My granddaughter toddles across the carpeted area of her hardwood living room floor and lunges at me as I sit in the big brown “old man’s chair” her mother gave to me. Myah hands me the book she has selected from the reading corner Lauren has crafted in her room, and I pull her onto my lap; we start to read one of many books of the day, an exercise in exploration that we both enjoy.
Myah is likely to become a reader, as is her mother, and her aunt and uncle, my two other children. She is surrounded by books in a house that sighs with delight under the joyful burden of books. She has brought her mother with her to live with me, and as she big-foots about the first floor (she is a 16-month-old stomper) she assigns for me — her weekday caretaker-slash-Cool Papa (grandfather) — the job of collecting the books she has strewn about the rooms. I gather “I Like Myself,” and “Mary Had A Little Glam,” and “I Wish You More” and stack them on top of the four weighty books that celebrate painters on the table that sits stolidly in front of the long red couch.
I have pictures — prints and slides — that show all three of my children at a young age, holding books, reading. Experts in child development say that reading to children when they are young will help them to become readers as they grow. While this may be true, I have no idea how I became a reader, as did my first brother and my sister. We have no memories of our parents reading to us, but every Saturday morning we three would rise, eat and dress and walk to the Oakland section of Pittsburgh, Penn., to the Carnegie library. We would spend most of the day there, reading whatever books we liked, or were permitted to read at our age: 8, 7 and 6 years old. Six years or so later, I would be working as a page in the closed stacks of the University of Pittsburgh library, and carting home books scheduled to be discarded. My first daughter claims that I chastised her for trying to sell her books at a yard sale, telling her that “books are to be kept, forever.”
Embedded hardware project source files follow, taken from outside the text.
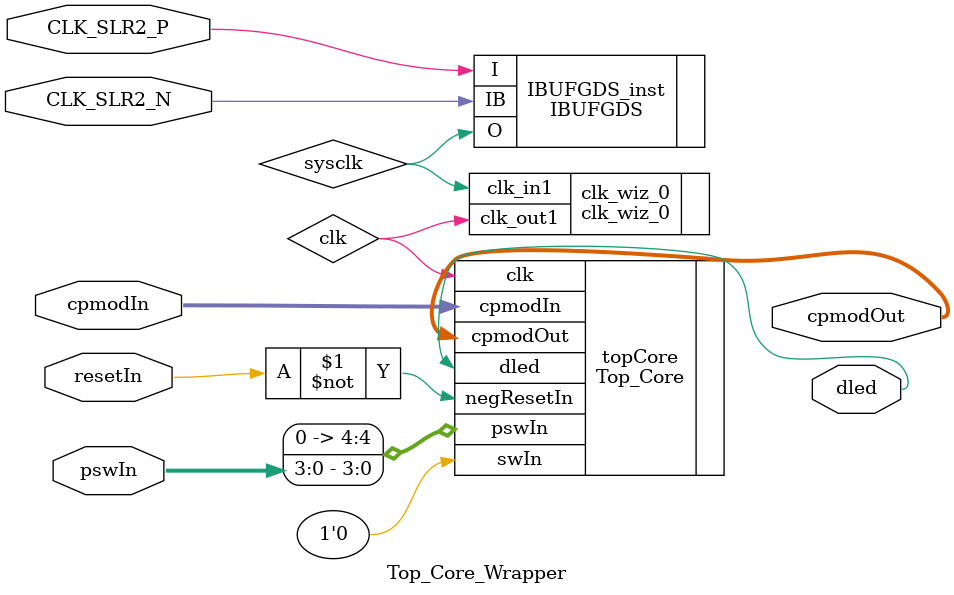
<source format=sv>
`timescale 1ns / 1ps

module Top_Core_Wrapper(
        //input logic sysclk,
        input logic CLK_SLR2_P,
        input logic CLK_SLR2_N,
        input logic resetIn,
        //input [7:0] swIn,
        input [3:0] pswIn,
        //input [5:0] pswIn,
        input [34:0] cpmodIn,
        output [36:0] cpmodOut,
        output logic dled
    );
    logic sysclk, clk;
    IBUFGDS #(
        .DIFF_TERM("TRUE"), // Differential Termination
        .IBUF_LOW_PWR("TRUE"), // Low power="TRUE", Highest performance="FALSE" 
        .IOSTANDARD("LVDS") // Specify the input I/O standard
    ) IBUFGDS_inst (
        .O(sysclk), // Clock buffer output
        .I(CLK_SLR2_P), // Diff_p clock buffer input (connect directly to top-level port)
        .IB(CLK_SLR2_N) // Diff_n clock buffer input (connect directly to top-level port)
    );
 
    clk_wiz_0 clk_wiz_0(
        .clk_out1( clk ),
        .clk_in1( sysclk )
    );

    Top_Core topCore(
        .clk( clk ),
        .negResetIn( ~resetIn ),
        .swIn('0),
        .pswIn({1'b0,pswIn}),
        .cpmodIn( cpmodIn ),
        .cpmodOut( cpmodOut ),
        .dled( dled )
    );

endmodule

</source>
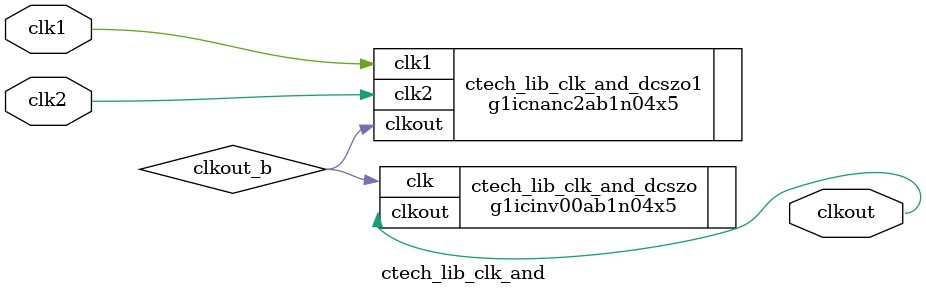
<source format=sv>

module ctech_lib_clk_and (
   input logic clk1,
   input logic clk2,
   output logic clkout );

   logic clkout_b;

   g1icnanc2ab1n04x5 ctech_lib_clk_and_dcszo1 (.clkout(clkout_b),.clk1(clk1),.clk2(clk2));
   g1icinv00ab1n04x5 ctech_lib_clk_and_dcszo (.clkout(clkout),.clk(clkout_b));

endmodule // ctech_lib_clk_and

</source>
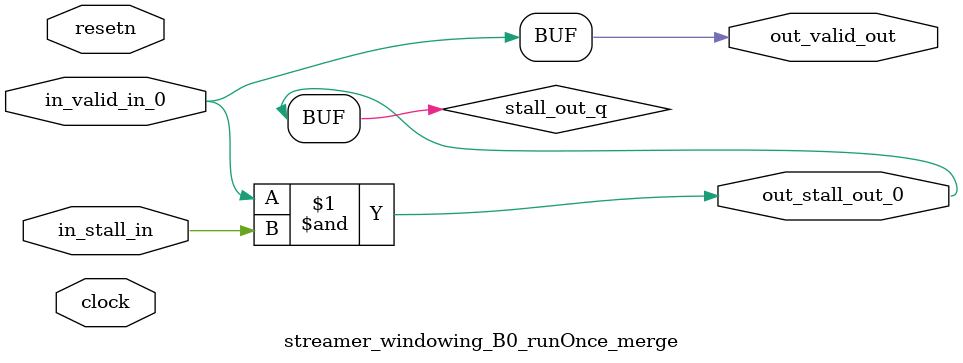
<source format=sv>



(* altera_attribute = "-name AUTO_SHIFT_REGISTER_RECOGNITION OFF; -name MESSAGE_DISABLE 10036; -name MESSAGE_DISABLE 10037; -name MESSAGE_DISABLE 14130; -name MESSAGE_DISABLE 14320; -name MESSAGE_DISABLE 15400; -name MESSAGE_DISABLE 14130; -name MESSAGE_DISABLE 10036; -name MESSAGE_DISABLE 12020; -name MESSAGE_DISABLE 12030; -name MESSAGE_DISABLE 12010; -name MESSAGE_DISABLE 12110; -name MESSAGE_DISABLE 14320; -name MESSAGE_DISABLE 13410; -name MESSAGE_DISABLE 113007; -name MESSAGE_DISABLE 10958" *)
module streamer_windowing_B0_runOnce_merge (
    input wire [0:0] in_stall_in,
    input wire [0:0] in_valid_in_0,
    output wire [0:0] out_stall_out_0,
    output wire [0:0] out_valid_out,
    input wire clock,
    input wire resetn
    );

    wire [0:0] stall_out_q;


    // stall_out(LOGICAL,6)
    assign stall_out_q = in_valid_in_0 & in_stall_in;

    // out_stall_out_0(GPOUT,4)
    assign out_stall_out_0 = stall_out_q;

    // out_valid_out(GPOUT,5)
    assign out_valid_out = in_valid_in_0;

endmodule

</source>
Jennifer Delgadillo, an artist whom I met at my favorite cidery, is the Content Marketing Specialist for Early Learning Indiana, an organization dedicated to providing “leadership, advocacy and early childhood education services to … improve the early learning landscape in Indiana.” She was kind enough to include me in the “Brighter Readers Book Crew,” a monthly collection of reading suggestions for children up to 5 years old that she compiles from the submissions of “a group of early education professionals, child advocates, parents and book-loving experts that want to share their love of stories and books with families all across the state.” The crew makes suggestions based on suggested themes. When I see the theme, I go into Myah’s room and rummage through her books, looking for a match. If I cannot find one, I ask my eldest to look in her children’s libraries, which have books that I have given them.
I am a reader, never mind how it came about, and a “book pusher.” I send books to my nieces and nephews, lend books to my friends and buy books to read and share with a child on my lap, a child named Lisa, or Lauren or Christopher or Xavion, Imani or Myah, the impatient one who demands of me that I help her to become a brighter reader.